Repeat the data verbatim, images excluded.
= Beginning of Section =
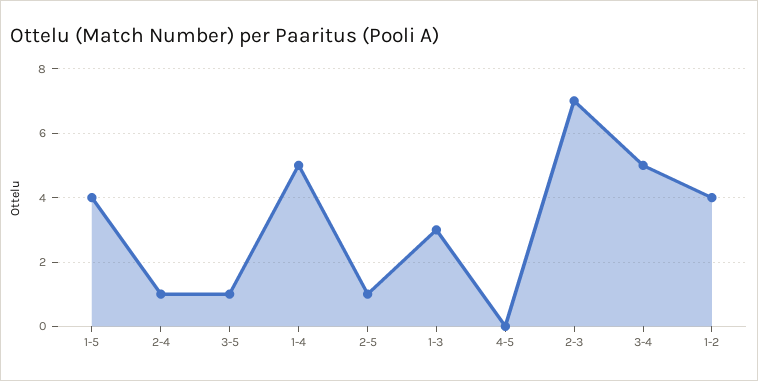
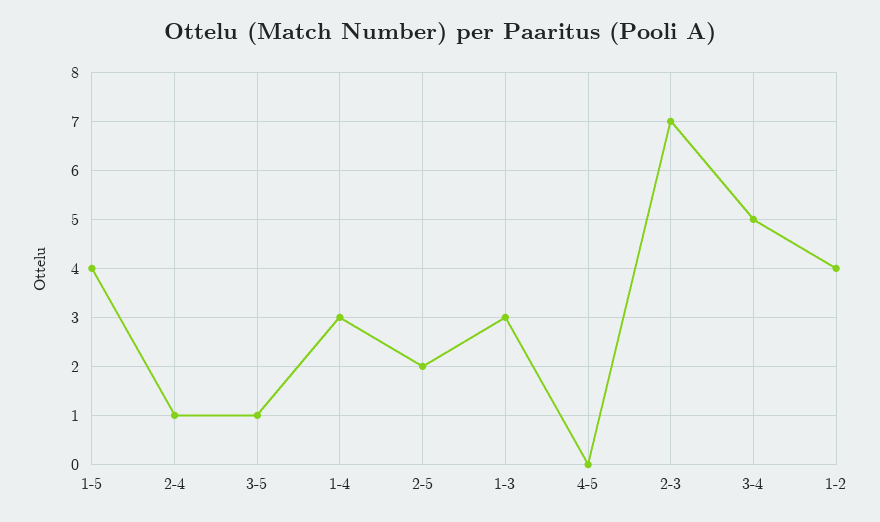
  {
    "1-5": 4,
    "2-4": 1,
    "3-5": 1,
-   "1-4": 5,
+   "1-4": 3,
-   "2-5": 1,
+   "2-5": 2,
    "1-3": 3,
    "4-5": 0,
    "2-3": 7,
    "3-4": 5,
    "1-2": 4
  }

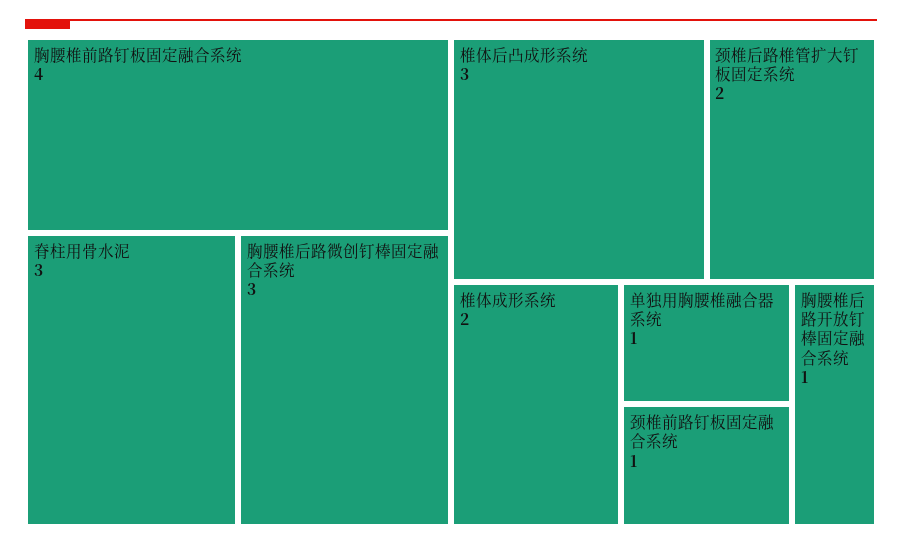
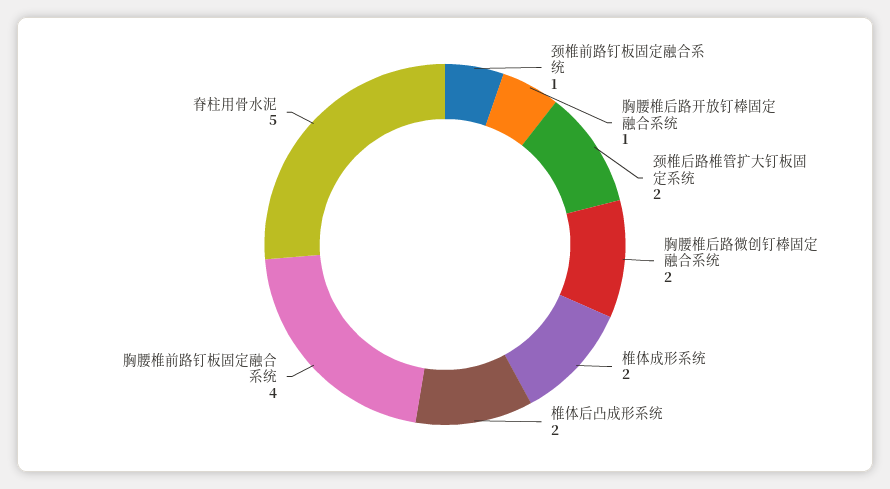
  {
    "胸腰椎前路钉板固定融合系统": 4,
-   "脊柱用骨水泥": 3,
+   "脊柱用骨水泥": 5,
-   "胸腰椎后路微创钉棒固定融合系统": 3,
+   "胸腰椎后路微创钉棒固定融合系统": 2,
-   "椎体后凸成形系统": 3,
+   "椎体后凸成形系统": 2,
    "颈椎后路椎管扩大钉板固定系统": 2,
    "椎体成形系统": 2,
-   "单独用胸腰椎融合器系统": 1,
    "颈椎前路钉板固定融合系统": 1,
    "胸腰椎后路开放钉棒固定融合系统": 1
  }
= End of Section =
### Solution to this exercise
  {
    "1-5": 4,
    "2-4": 1,
    "3-5": 1,
-   "1-4": 5,
+   "1-4": 3,
-   "2-5": 1,
+   "2-5": 2,
    "1-3": 3,
    "4-5": 0,
    "2-3": 7,
    "3-4": 5,
    "1-2": 4
  }

  {
    "胸腰椎前路钉板固定融合系统": 4,
-   "脊柱用骨水泥": 3,
+   "脊柱用骨水泥": 5,
-   "胸腰椎后路微创钉棒固定融合系统": 3,
+   "胸腰椎后路微创钉棒固定融合系统": 2,
-   "椎体后凸成形系统": 3,
+   "椎体后凸成形系统": 2,
    "颈椎后路椎管扩大钉板固定系统": 2,
    "椎体成形系统": 2,
-   "单独用胸腰椎融合器系统": 1,
    "颈椎前路钉板固定融合系统": 1,
    "胸腰椎后路开放钉棒固定融合系统": 1
  }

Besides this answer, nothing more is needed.